(WORK TASK A) In the database design post below, translate the sentence "The biographical information fields will never change and are identical across surveys." into Spanish.
(WORK TASK B) Please write the next part of the forum post on survey database design below, picking up right after its final sentence.

(EXCERPTED TEXT)

|---|

Hello,
I hope I can get a bit of advice regarding database design. I’m a complete amateur at this, but being the only one with some skills, it’s fallen to me to do the implementation. Hopefully I can explain my question in an organized fashion:
Information to track
There are five (though there will soon be more) surveys. Each survey has some slight variation. In short, the survey questions can be divided into three categories:
[ul]
[li] Biographical information (name, address, etc.)[/li][li]Survey questions (e.g. “do you like filling out surveys?”, and “do you own any pets?”)[/li][li]Item checkboxes (e.g. "Which of the following pets do you own Cat__ Dog__ Llama __ Platypus __)[/li][/ul]
The biographical information fields will never change and are identical across surveys.
The survey questions may change in the future, but right now half are all identical across all surveys and half vary between surveys, though there is some overlap.
The item checkboxes will definitely change over time. There is some overlap between surveys (i.e. “cat” appears on all surveys at the moment, but some have “cat” and “dog” while others have “cat” and “llama”).
How it’s set up now
There is a main table to collect the common biographical information, and a sub-table for each individual survey.
[ul]
[li]tbl_main has all biographical fields and all questions that are identical on all surveys[/li][li]tbl_survey1 … 2 … 3 … N have fields for those questions that vary and for the checkboxes of the respective survey. There is also a foreign key that relates the record to tbl_main. [/li][/ul]
This seems somehow inelegant, but I’m not quite proficient enough to say why. It feels wrong to have several fields repeating across sub-tables. What if I want a query that, for example, pulls all people in California who don’t like surveys and have cats or llamas? I think the problems with that are somewhat self evident: I’d need to know/remember the fields of all tables in order to know which to include in the query.

|---|

Images with localized body landmarks:

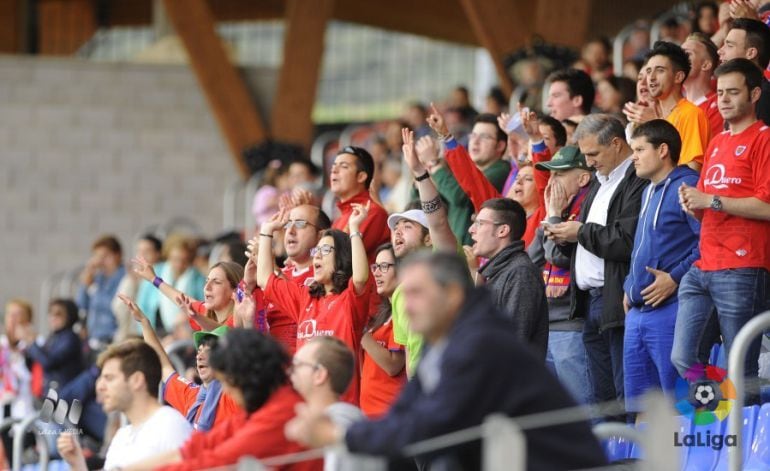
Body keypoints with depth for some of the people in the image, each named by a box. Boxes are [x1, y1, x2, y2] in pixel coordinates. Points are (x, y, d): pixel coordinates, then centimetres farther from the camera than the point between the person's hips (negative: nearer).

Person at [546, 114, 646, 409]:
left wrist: (582, 232, -10)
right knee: (601, 398, 11)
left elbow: (627, 241, -24)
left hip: (618, 304, -10)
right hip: (591, 302, 10)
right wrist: (565, 239, 6)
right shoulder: (600, 183, 21)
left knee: (627, 396, -9)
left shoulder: (637, 183, -13)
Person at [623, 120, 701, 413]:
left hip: (670, 309, -10)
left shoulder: (685, 186, -9)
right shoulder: (650, 191, 22)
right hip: (638, 311, 10)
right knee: (637, 406, 10)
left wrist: (675, 278, -20)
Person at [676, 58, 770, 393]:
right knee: (682, 358, 1)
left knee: (741, 370, -6)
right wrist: (693, 205, 7)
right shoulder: (717, 143, 23)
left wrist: (710, 200, -13)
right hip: (703, 267, 8)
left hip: (742, 272, -8)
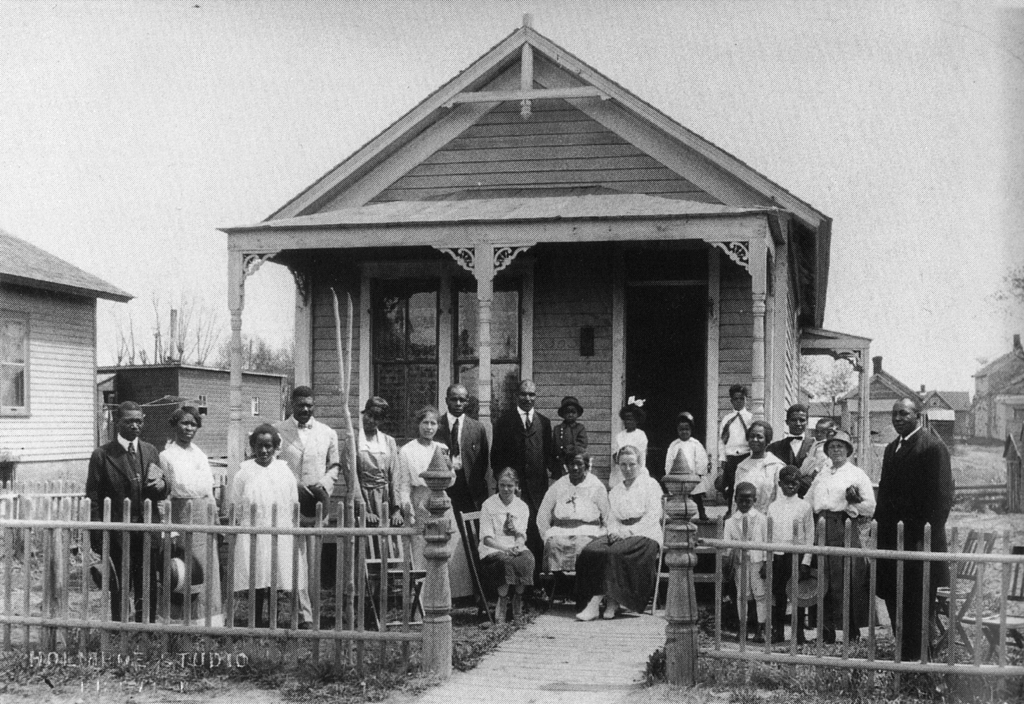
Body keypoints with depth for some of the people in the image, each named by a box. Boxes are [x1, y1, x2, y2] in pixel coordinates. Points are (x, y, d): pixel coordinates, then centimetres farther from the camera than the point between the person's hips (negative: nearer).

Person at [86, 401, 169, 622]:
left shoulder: (151, 452, 10)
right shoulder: (102, 455, -4)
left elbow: (160, 495, 15)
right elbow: (93, 499, -5)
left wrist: (161, 486, -10)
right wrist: (97, 538, -10)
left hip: (146, 533, 4)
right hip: (117, 536, -4)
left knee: (148, 591, 6)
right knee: (120, 591, 3)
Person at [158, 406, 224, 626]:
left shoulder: (200, 455, 14)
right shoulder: (166, 456, -4)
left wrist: (215, 517, 13)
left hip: (205, 517, 6)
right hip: (182, 515, -6)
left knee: (207, 570, 6)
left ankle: (206, 620, 12)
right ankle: (183, 621, 4)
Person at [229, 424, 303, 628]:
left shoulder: (284, 472, 7)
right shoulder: (245, 472, 2)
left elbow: (293, 505, 10)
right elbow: (235, 507, 5)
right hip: (252, 536, -1)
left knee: (275, 582, 1)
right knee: (257, 580, -1)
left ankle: (272, 620, 11)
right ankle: (258, 621, 9)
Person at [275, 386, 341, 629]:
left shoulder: (327, 433, 11)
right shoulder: (277, 431, 3)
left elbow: (334, 465, 17)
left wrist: (324, 486, -2)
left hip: (317, 502, 3)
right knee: (297, 558, -9)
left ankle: (306, 608, 18)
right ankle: (305, 616, -10)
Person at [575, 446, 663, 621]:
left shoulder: (651, 484, 7)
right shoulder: (615, 491, 25)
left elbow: (653, 517, -5)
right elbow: (612, 518, 17)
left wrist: (627, 532, -14)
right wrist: (614, 532, -8)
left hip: (645, 535, -5)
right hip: (621, 534, 5)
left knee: (614, 553, -34)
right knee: (590, 550, -26)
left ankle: (595, 604, -32)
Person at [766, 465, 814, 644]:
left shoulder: (804, 507, 0)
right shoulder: (773, 507, 7)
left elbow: (810, 535, -1)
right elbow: (768, 535, 10)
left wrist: (806, 561, -7)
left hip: (797, 555, -3)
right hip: (777, 555, 3)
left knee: (797, 595, 0)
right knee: (777, 595, 6)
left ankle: (798, 633, 9)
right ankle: (777, 632, 15)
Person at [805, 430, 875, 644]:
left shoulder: (857, 474, 8)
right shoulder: (821, 476, 22)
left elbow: (870, 506, 2)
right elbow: (808, 503, 18)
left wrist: (850, 504, -7)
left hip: (845, 528, -4)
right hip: (822, 528, 4)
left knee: (847, 579, -7)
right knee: (824, 580, 1)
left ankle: (852, 631, -1)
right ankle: (826, 630, 5)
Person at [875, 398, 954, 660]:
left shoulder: (933, 446, -10)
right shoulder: (892, 448, 16)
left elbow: (941, 495, -14)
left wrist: (927, 536, -17)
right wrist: (879, 527, 10)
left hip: (917, 538, -7)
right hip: (892, 536, 8)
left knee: (915, 599, -1)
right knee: (893, 597, 9)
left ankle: (914, 655, 9)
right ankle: (904, 650, 20)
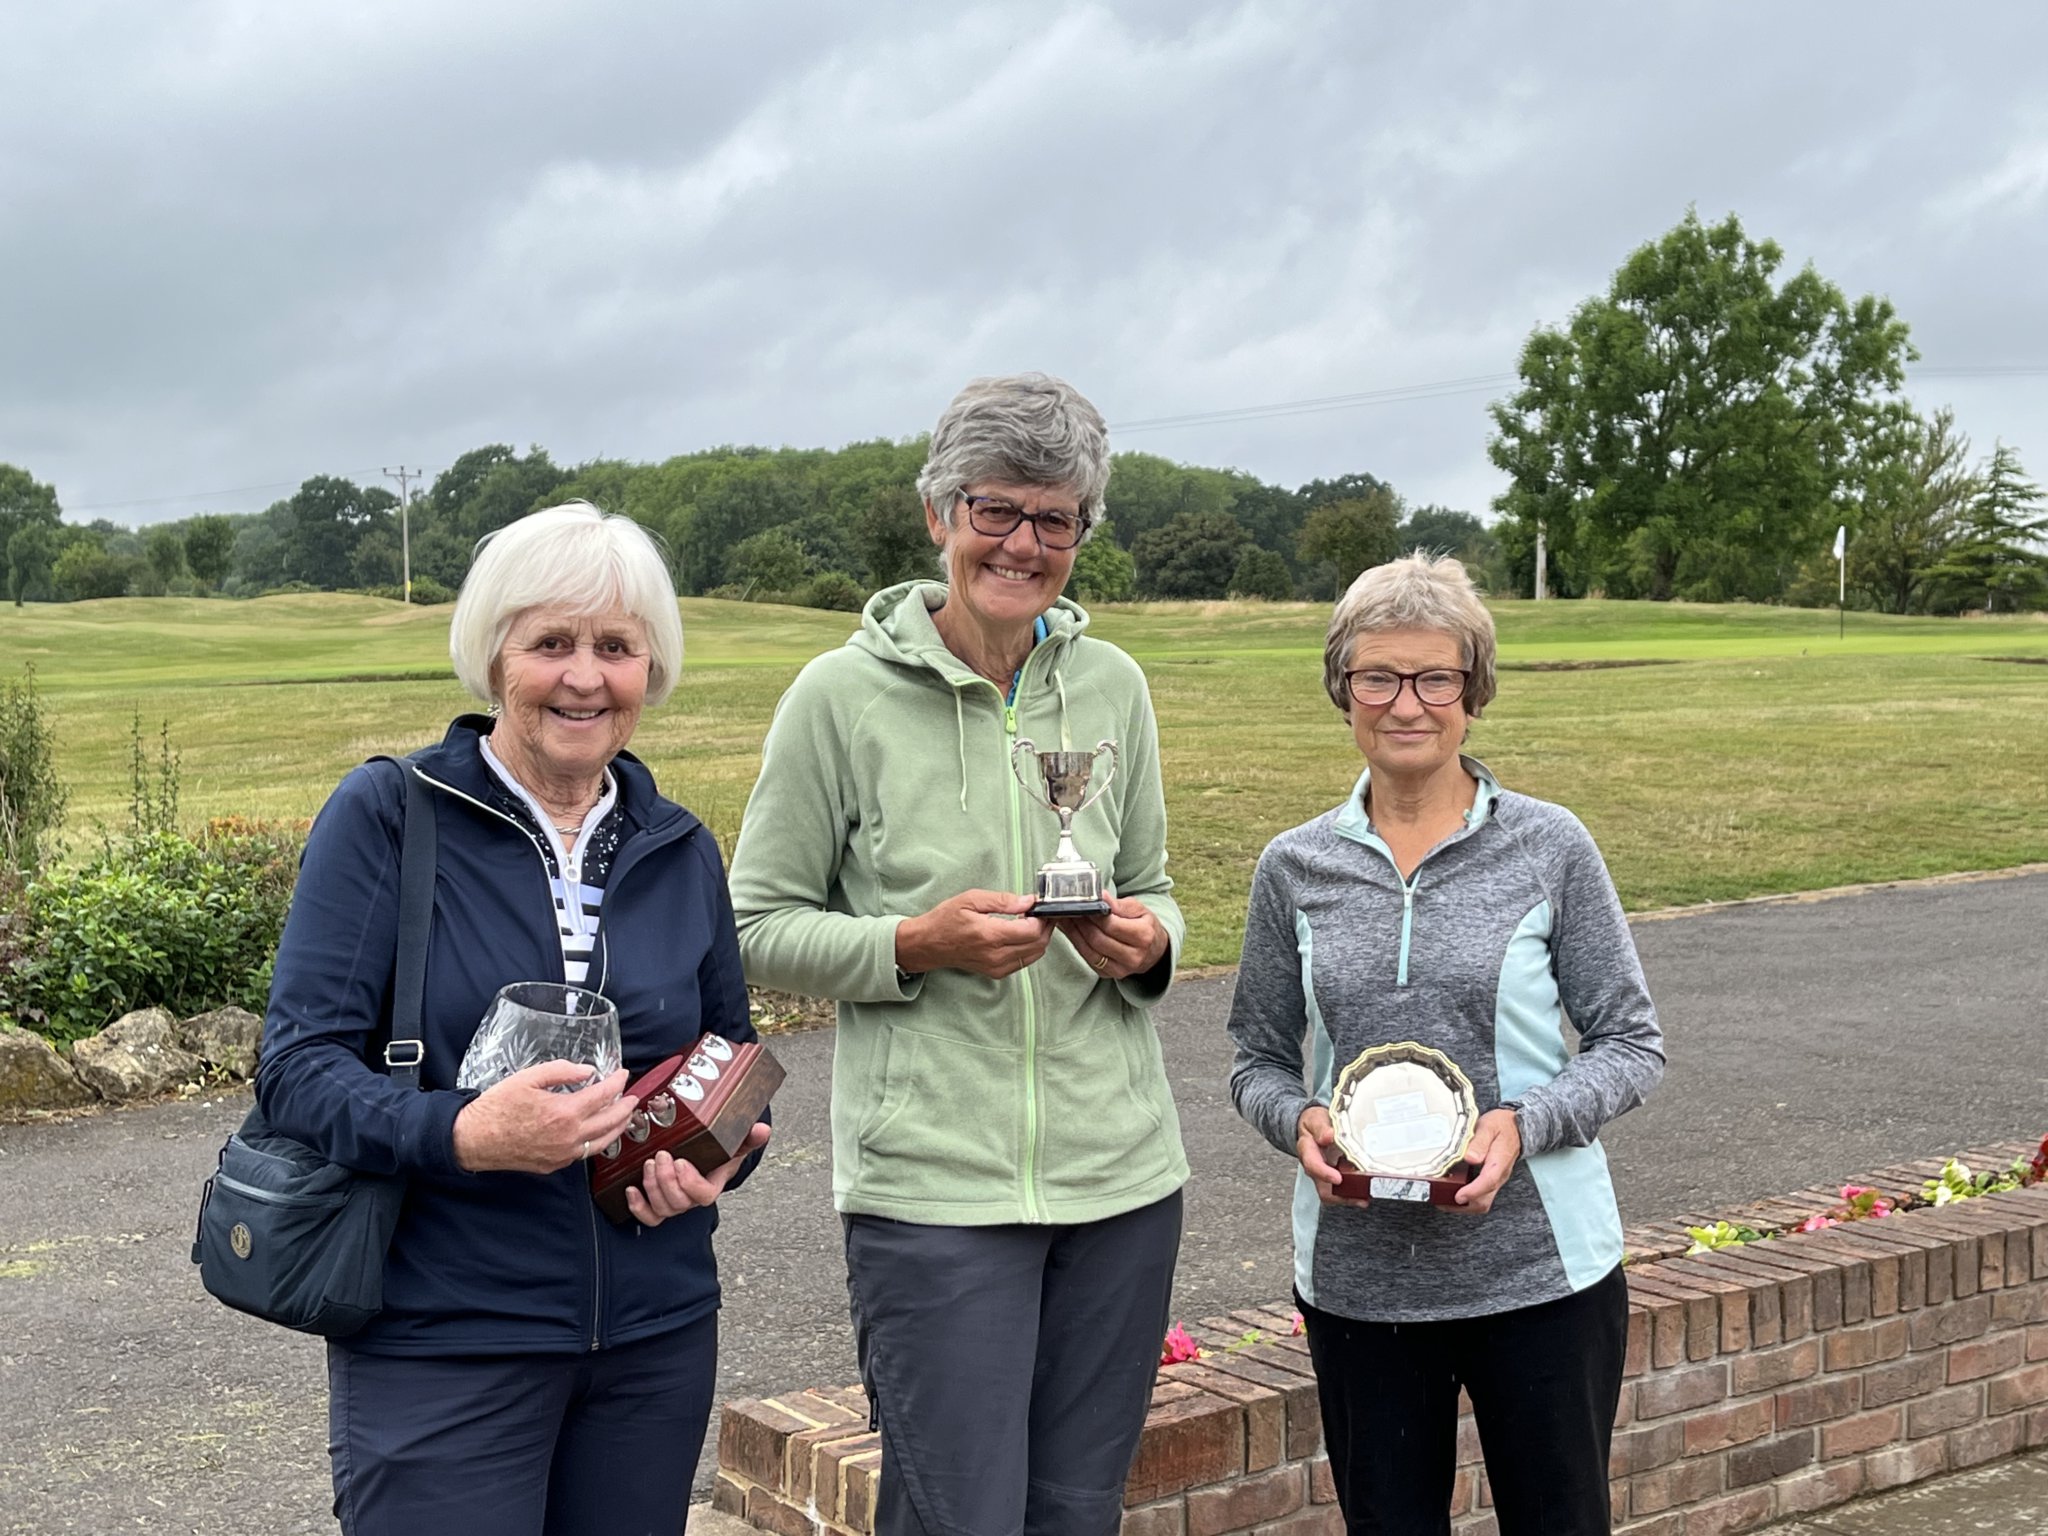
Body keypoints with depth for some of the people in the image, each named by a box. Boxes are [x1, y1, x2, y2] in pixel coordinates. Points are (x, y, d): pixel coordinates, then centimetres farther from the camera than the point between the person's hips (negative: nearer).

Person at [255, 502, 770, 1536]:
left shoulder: (678, 850, 8)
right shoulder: (384, 817, -6)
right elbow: (298, 1065, -11)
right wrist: (463, 1133, -28)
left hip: (656, 1335, 5)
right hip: (439, 1342, -4)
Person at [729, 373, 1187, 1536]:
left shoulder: (1113, 686, 7)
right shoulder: (845, 695, -5)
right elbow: (763, 927, -2)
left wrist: (1146, 944, -7)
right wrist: (918, 945, -17)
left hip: (1121, 1173, 4)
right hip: (931, 1179, -4)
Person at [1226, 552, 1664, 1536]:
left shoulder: (1549, 849, -3)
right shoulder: (1296, 868, 3)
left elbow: (1632, 1044, 1)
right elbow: (1257, 1058, 11)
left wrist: (1527, 1123, -17)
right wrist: (1299, 1121, -11)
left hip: (1540, 1269, -2)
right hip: (1357, 1278, 2)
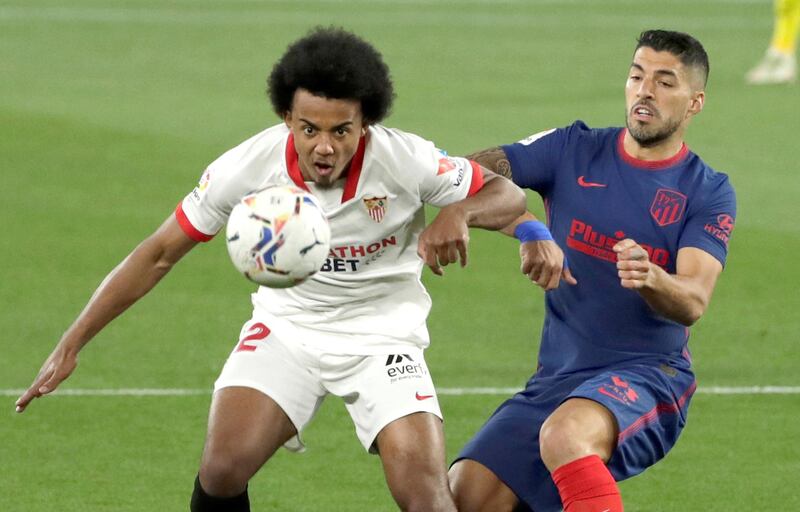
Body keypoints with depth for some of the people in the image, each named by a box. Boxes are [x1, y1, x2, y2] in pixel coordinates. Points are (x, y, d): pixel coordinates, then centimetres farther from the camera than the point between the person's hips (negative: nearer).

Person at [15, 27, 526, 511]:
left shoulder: (408, 161, -23)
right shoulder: (248, 167, -20)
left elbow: (508, 196, -9)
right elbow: (159, 253, -8)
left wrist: (459, 213, -35)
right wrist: (71, 345, -10)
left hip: (383, 335, -1)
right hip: (287, 325, 1)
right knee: (223, 468, -20)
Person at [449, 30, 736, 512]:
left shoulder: (709, 192, 0)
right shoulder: (575, 151, 6)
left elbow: (693, 303, -13)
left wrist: (650, 279, -37)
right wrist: (527, 227, -26)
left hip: (648, 376, -5)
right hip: (557, 377, 5)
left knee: (565, 434, -37)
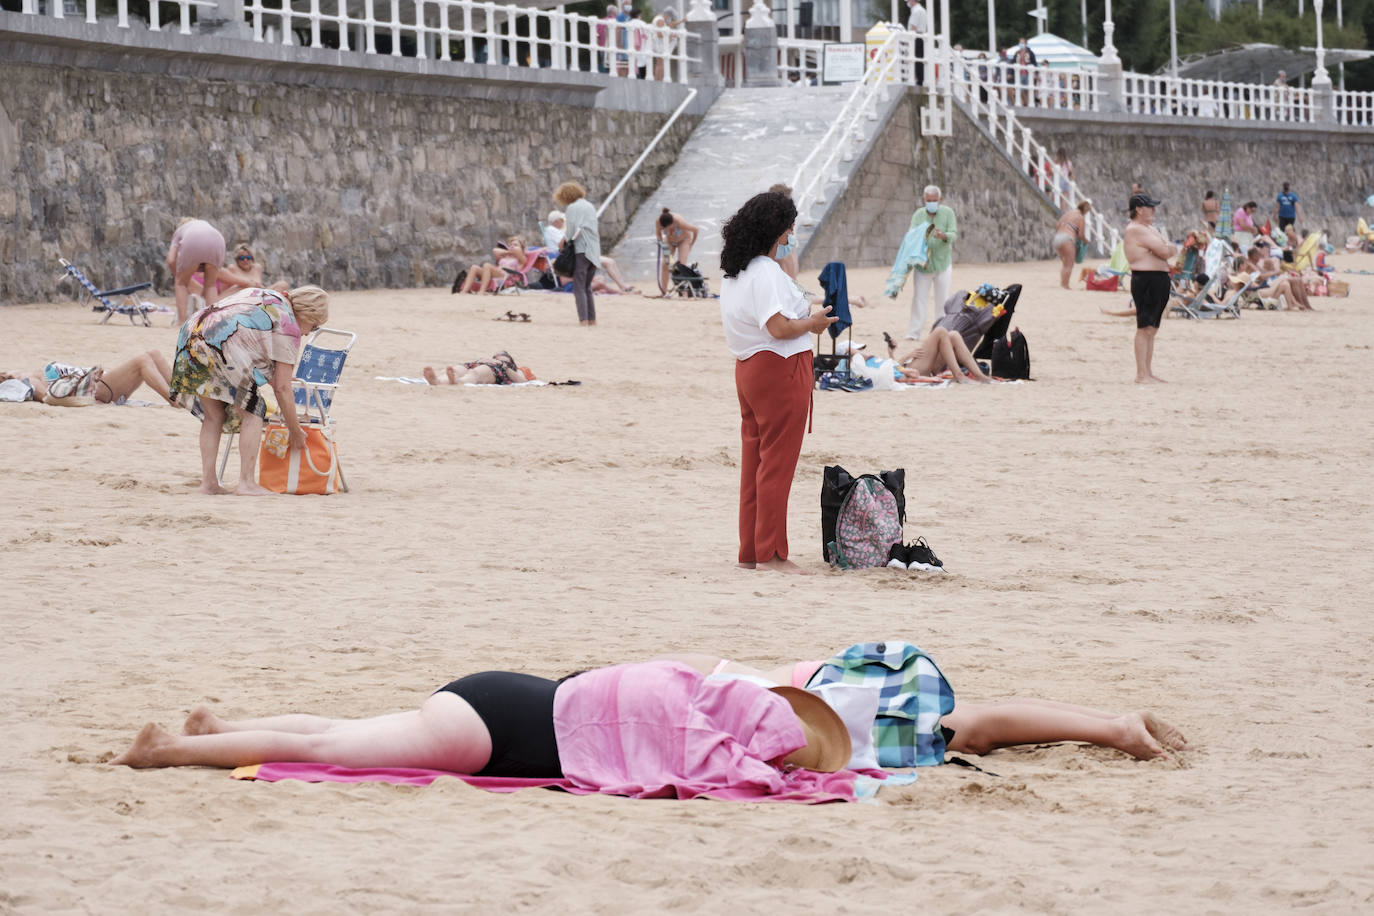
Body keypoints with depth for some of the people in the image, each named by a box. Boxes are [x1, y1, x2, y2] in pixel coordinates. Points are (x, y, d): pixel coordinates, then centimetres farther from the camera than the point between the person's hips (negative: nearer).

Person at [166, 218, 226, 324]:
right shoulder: (205, 223, 44)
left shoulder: (179, 231, 37)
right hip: (217, 240, 2)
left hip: (192, 243, -2)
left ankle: (181, 321, 11)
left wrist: (178, 277, 34)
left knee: (181, 282, 20)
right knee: (211, 284, 21)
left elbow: (171, 261, 20)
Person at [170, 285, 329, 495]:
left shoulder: (263, 295, 28)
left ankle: (208, 481, 14)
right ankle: (247, 483, -1)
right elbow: (282, 388, 5)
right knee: (252, 412, 5)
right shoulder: (289, 327, 6)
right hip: (222, 344, -8)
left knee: (213, 415, 18)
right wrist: (295, 432, 14)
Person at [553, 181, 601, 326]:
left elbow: (571, 232, -13)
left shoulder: (571, 208, -5)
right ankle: (592, 318, 13)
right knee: (587, 287, 16)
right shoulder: (590, 206, 18)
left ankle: (583, 319, -17)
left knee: (579, 288, -8)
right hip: (594, 251, 7)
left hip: (581, 251, -7)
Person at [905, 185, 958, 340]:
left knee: (942, 300, 3)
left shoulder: (948, 213, 0)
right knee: (919, 298, -4)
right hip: (922, 264, 0)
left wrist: (943, 235, -32)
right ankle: (914, 332, -3)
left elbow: (954, 234, -10)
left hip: (942, 263, 0)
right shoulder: (918, 215, 2)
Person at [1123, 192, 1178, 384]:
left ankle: (1148, 372, 18)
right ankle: (1141, 374, -12)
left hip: (1159, 282, 11)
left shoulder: (1150, 229, 20)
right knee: (1144, 328, -11)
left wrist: (1167, 248, -6)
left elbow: (1173, 249, 14)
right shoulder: (1136, 230, -13)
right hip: (1146, 280, -11)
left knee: (1151, 329, 13)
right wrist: (1166, 248, 4)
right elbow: (1165, 252, -18)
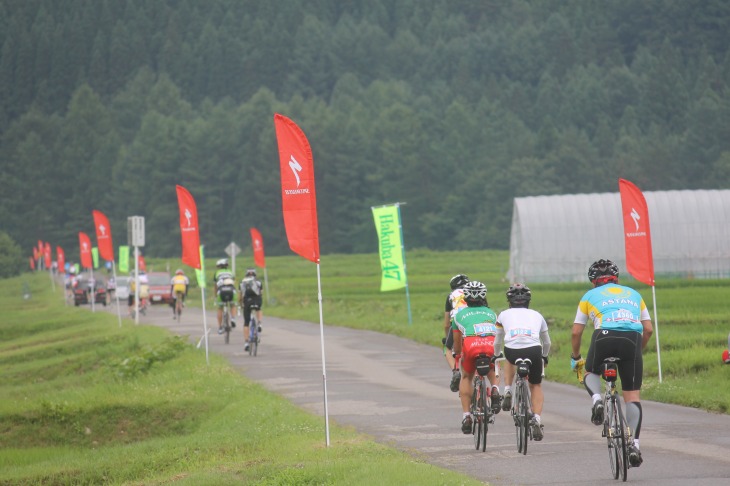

|---|

(YOUR RESPONSE A) Los campos de información biográfica nunca cambiarán y son idénticos en todas las encuestas.

(YOUR RESPONSE B)
But I’m not sure what the best way to redesign the structure would be (hence, why I’m posting here).
I’m leaning towards just two tables: One table with the unchanging, permanent biographical information in it. Then a second table with a field for each question, regardless of whether the question repeats across surveys. However… wouldn’t doing it this way mean that over time, the second table will grow and grow and grow in the number of fields?
Or should each question get its own table? That is, a tbl_cats with the only field being the primary key of tbl_main to relate it to a responder. Each one-field table would get populated by a responder-ID. However… wouldn’t that mean I’ll eventually end up with hundreds of tables? Some complicated queries might be a bit, well, extra complicated, no?
So… are any of the above methods the “proper” way to design this structure? Is there another, better way I should go about this?
Oh, if it makes a difference, this database is built with PHP and MYSQL, interacting through the web.
Thanks for any help you may have—even if it’s just an encouraging word!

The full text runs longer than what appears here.